Copy out each line of the entries below in which the string "RabbitMQ" appears.

(Record extracts)

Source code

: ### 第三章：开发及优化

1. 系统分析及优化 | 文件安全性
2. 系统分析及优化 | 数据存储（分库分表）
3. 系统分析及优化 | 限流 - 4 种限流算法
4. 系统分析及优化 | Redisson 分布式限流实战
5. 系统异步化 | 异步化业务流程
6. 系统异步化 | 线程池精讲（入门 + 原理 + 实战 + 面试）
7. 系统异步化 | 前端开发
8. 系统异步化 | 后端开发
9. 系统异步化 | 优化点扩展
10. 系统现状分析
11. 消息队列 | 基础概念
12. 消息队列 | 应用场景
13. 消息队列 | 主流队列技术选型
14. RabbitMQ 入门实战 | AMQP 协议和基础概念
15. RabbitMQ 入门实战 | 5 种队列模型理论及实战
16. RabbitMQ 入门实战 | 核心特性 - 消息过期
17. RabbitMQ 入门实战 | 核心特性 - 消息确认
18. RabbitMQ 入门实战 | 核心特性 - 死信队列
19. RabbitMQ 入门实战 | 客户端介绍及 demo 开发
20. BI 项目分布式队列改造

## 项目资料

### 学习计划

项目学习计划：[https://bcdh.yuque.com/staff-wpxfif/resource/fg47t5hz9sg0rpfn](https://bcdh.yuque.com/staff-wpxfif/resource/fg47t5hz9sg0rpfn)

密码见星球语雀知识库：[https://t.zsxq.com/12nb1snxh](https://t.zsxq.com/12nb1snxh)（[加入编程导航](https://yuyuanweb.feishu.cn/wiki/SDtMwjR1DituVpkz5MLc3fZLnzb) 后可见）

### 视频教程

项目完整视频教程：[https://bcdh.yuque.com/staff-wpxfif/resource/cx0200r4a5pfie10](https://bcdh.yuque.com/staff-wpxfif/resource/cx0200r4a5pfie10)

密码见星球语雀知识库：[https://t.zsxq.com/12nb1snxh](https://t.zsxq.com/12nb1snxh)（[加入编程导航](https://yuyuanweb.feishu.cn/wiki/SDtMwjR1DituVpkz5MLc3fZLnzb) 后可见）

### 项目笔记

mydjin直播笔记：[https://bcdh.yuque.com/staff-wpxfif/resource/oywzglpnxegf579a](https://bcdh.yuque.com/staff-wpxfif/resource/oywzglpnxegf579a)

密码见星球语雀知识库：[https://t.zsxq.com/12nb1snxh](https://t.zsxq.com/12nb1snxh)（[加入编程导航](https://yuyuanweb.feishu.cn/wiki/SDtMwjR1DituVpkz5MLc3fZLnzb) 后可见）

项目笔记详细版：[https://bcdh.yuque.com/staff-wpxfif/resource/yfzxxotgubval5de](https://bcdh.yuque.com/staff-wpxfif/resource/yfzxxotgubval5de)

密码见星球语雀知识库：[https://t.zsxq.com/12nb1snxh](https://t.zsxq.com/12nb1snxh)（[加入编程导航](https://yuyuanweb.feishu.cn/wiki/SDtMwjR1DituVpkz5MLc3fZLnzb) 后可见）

(End Record extracts)

• [Answer]
14. RabbitMQ 入门实战 | AMQP 协议和基础概念
15. RabbitMQ 入门实战 | 5 种队列模型理论及实战
16. RabbitMQ 入门实战 | 核心特性 - 消息过期
17. RabbitMQ 入门实战 | 核心特性 - 消息确认
18. RabbitMQ 入门实战 | 核心特性 - 死信队列
19. RabbitMQ 入门实战 | 客户端介绍及 demo 开发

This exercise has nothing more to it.